The only consistent hallmark of his project is the bifurcation between its analysis of our malaise, and the solutions it proposes. Failed welfare reform efforts are only the latest example: a hollowed-out industrial base, stagnant real wages and a culture of chronic economic inactivity is met by a set of puny cuts to personal independence payments. Now these tweaks to the minutiae are undeliverable. National renewal is unthinkable. Backbenchers have eyes on their slender majorities — they’ve seen Starmer flip-flopping, disavowing his own past 12 months in The Observer, and they know he has no plan. They are now emboldened, smelling blood, perhaps Morgan McSweeney’s, or perhaps Rachel Reeves’s.

Tony Benn used to talk about weathervane politicians, but our current Prime Minister is more akin to a plastic bag blowing in the wind.
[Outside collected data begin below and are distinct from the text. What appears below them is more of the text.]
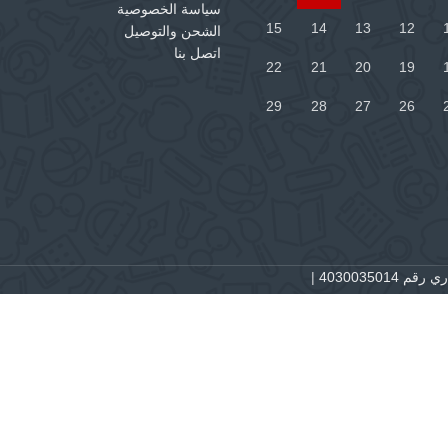
سياسة الخصوصية
15
14
13
12
الشحن والتوصيل
اتصل بنا
22
21
20
19
29
28
27
26
 4030035014
|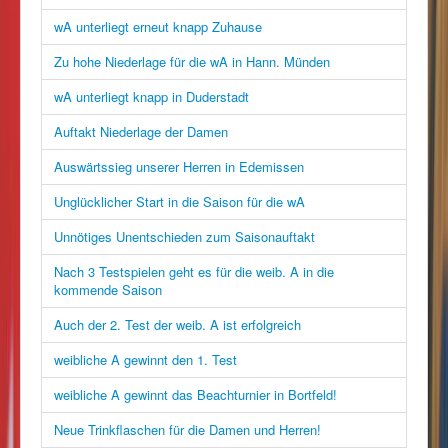
wA unterliegt erneut knapp Zuhause
Zu hohe Niederlage für die wA in Hann. Münden
wA unterliegt knapp in Duderstadt
Auftakt Niederlage der Damen
Auswärtssieg unserer Herren in Edemissen
Unglücklicher Start in die Saison für die wA
Unnötiges Unentschieden zum Saisonauftakt
Nach 3 Testspielen geht es für die weib. A in die
kommende Saison
Auch der 2. Test der weib. A ist erfolgreich
weibliche A gewinnt den 1. Test
weibliche A gewinnt das Beachturnier in Bortfeld!
Neue Trinkflaschen für die Damen und Herren!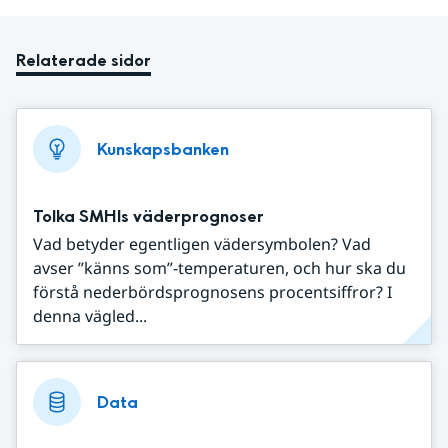
Relaterade sidor
Kunskapsbanken
Tolka SMHIs väderprognoser
Vad betyder egentligen vädersymbolen? Vad
avser ”känns som”-temperaturen, och hur ska du
förstå nederbördsprognosens procentsiffror? I
denna vägled...
Data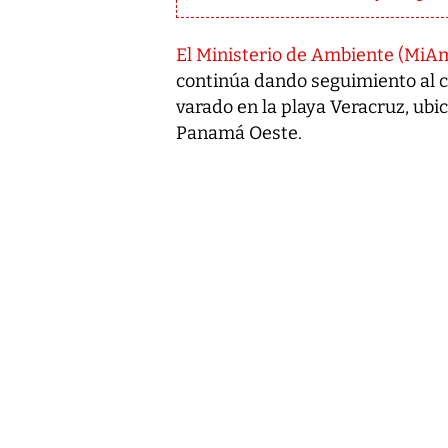
El Ministerio de Ambiente (MiA
continúa dando seguimiento al c
varado en la playa Veracruz, ubic
Panamá Oeste.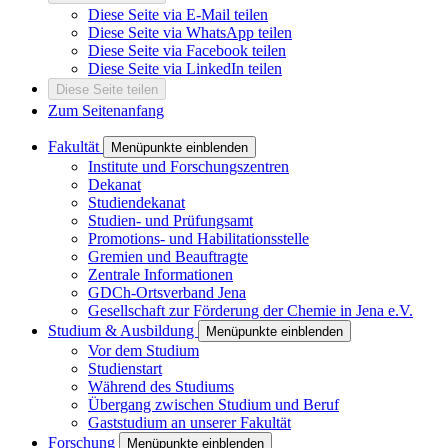
Diese Seite via E-Mail teilen
Diese Seite via WhatsApp teilen
Diese Seite via Facebook teilen
Diese Seite via LinkedIn teilen
Diese Seite teilen
Zum Seitenanfang
Fakultät
Menüpunkte einblenden
Institute und Forschungszentren
Dekanat
Studiendekanat
Studien- und Prüfungsamt
Promotions- und Habilitationsstelle
Gremien und Beauftragte
Zentrale Informationen
GDCh-Ortsverband Jena
Gesellschaft zur Förderung der Chemie in Jena e.V.
Studium & Ausbildung
Menüpunkte einblenden
Vor dem Studium
Studienstart
Während des Studiums
Übergang zwischen Studium und Beruf
Gaststudium an unserer Fakultät
Forschung
Menüpunkte einblenden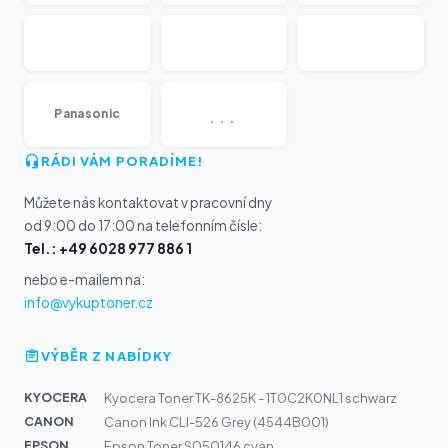
...
Panasonic
RÁDI VÁM PORADÍME!
Můžete nás kontaktovat v pracovní dny
od 9:00 do 17:00 na telefonním čísle:
Tel.: +49 6028 977 886 1
nebo e-mailem na:
info@vykuptoner.cz
VÝBĚR Z NABÍDKY
KYOCERA
Kyocera Toner TK-8625K - 1T0C2K0NL1 schwarz
CANON
Canon Ink CLI-526 Grey (4544B001)
EPSON
Epson Toner S050146 cyan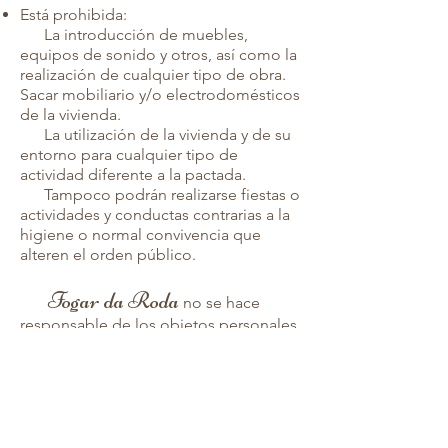
Está prohibida:
La introducción de muebles,
equipos de sonido y otros, así como la
realización de cualquier tipo de obra.
Sacar mobiliario y/o electrodomésticos
de la vivienda.
La utilización de la vivienda y de su
entorno para cualquier tipo de
actividad diferente a la pactada.
Tampoco podrán realizarse fiestas o
actividades y conductas contrarias a la
higiene o normal convivencia que
alteren el orden público.
Fogar da Roda
no se hace
responsable de los objetos personales
y/o de valor, ni de los vehículos
propiedad del cliente, que se
encuentren en la casa durante la
estancia, ni de la pérdida, desaparición
o robo.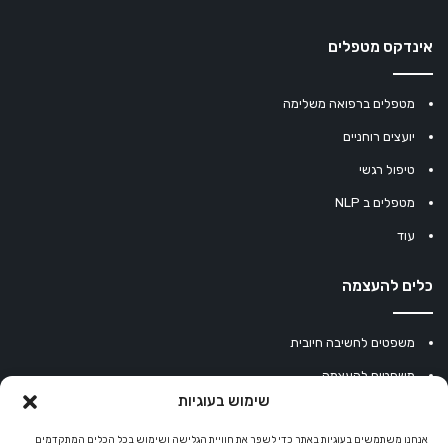
אינדקס מטפלים
מטפלים ברפואה משלימה
יועצים רוחניים
טיפול רגשי
מטפלים ב NLP
עוד
כלים להעצמה
משפטים לחשיבה חיובית
משפטים להעצמה
שימוש בעוגיות
עוגיית מזל סינית
מחשבון נומרולוגיה
אנחנו משתמשים בעוגיות באתר כדי לשפר את חוויית הגלישה ושימוש בכל הכלים המתקדמים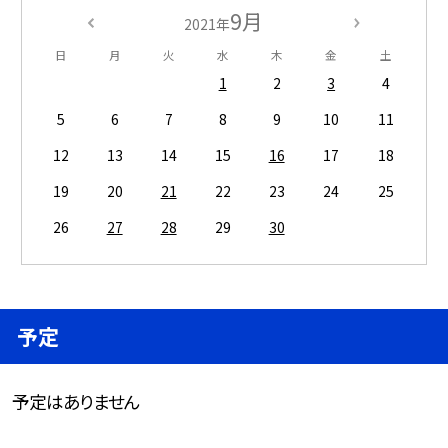
9月
2021年
日
月
火
水
木
金
土
1
2
3
4
5
6
7
8
9
10
11
12
13
14
15
16
17
18
19
20
21
22
23
24
25
26
27
28
29
30
予定
予定はありません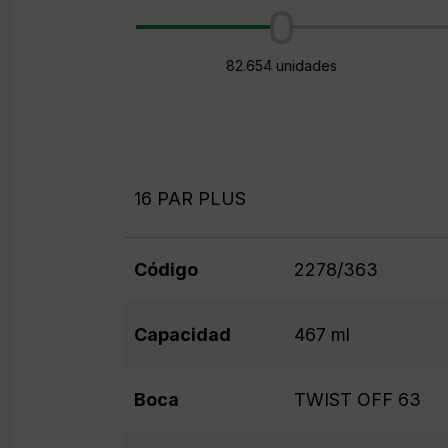
82.654 unidades
16 PAR PLUS
Código
2278/363
Capacidad
467 ml
Boca
TWIST OFF 63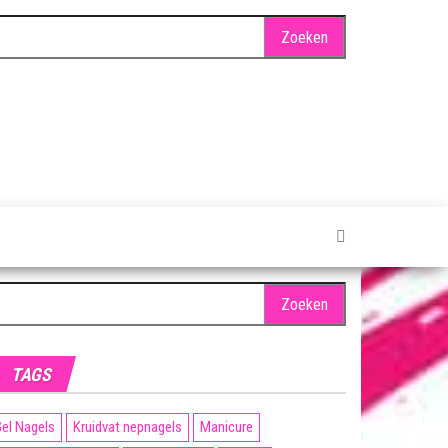
oeken
ar:
TAGS
el Nagels
Kruidvat nepnagels
Manicure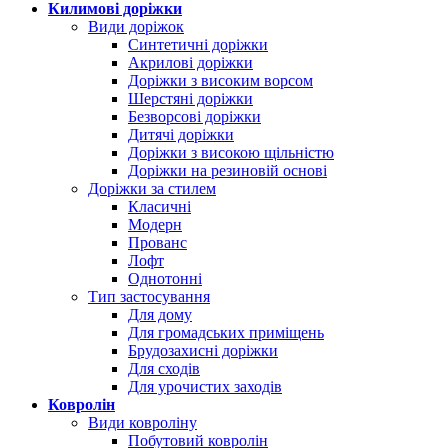
Килимові доріжки
Види доріжок
Синтетичні доріжки
Акрилові доріжки
Доріжки з високим ворсом
Шерстяні доріжки
Безворсові доріжки
Дитячі доріжки
Доріжки з високою щільністю
Доріжки на резиновій основі
Доріжки за стилем
Класичні
Модерн
Прованс
Лофт
Однотонні
Тип застосування
Для дому
Для громадських приміщень
Брудозахисні доріжки
Для сходів
Для урочистих заходів
Ковролін
Види ковроліну
Побутовий ковролін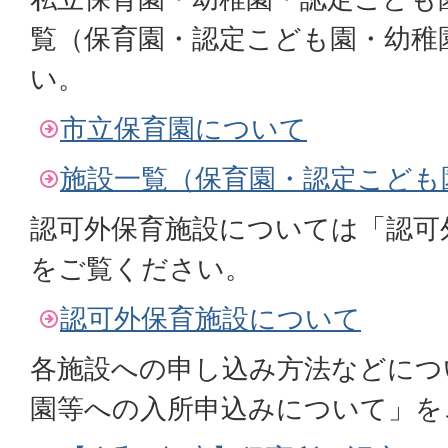
覧（保育園・認定こども園・幼稚
い。
市立保育園について
施設一覧（保育園・認定こども
認可外保育施設については「認可
をご覧ください。
認可外保育施設について
各施設への申し込み方法などにつ
園等への入所申込みについて」を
The void at the top allows factional actors to transpose any number of worldviews onto the blank canvas of Downing Street’s vision. There’s Blue Labour Starmer, progressive Starmer, and technocratic Starmer, who bristles at the mention of any superfluous “isms”. We once had Corbynite Starmer.

After the welfare vote, we have zombie Starmer, in office but not in power. Reforming welfare treats the symptom, not the cause. It’s palliative care, relatively straightforward compared with the real task of building a new economic paradigm that provides secure, well-paid employment across the country. That would be a real 1945 moment — but it would require a solid ideological grounding, bound up in intensely political struggles, contested notions of the common good, and a new political economy. Starmerism can’t even do tinkering. Its time is up.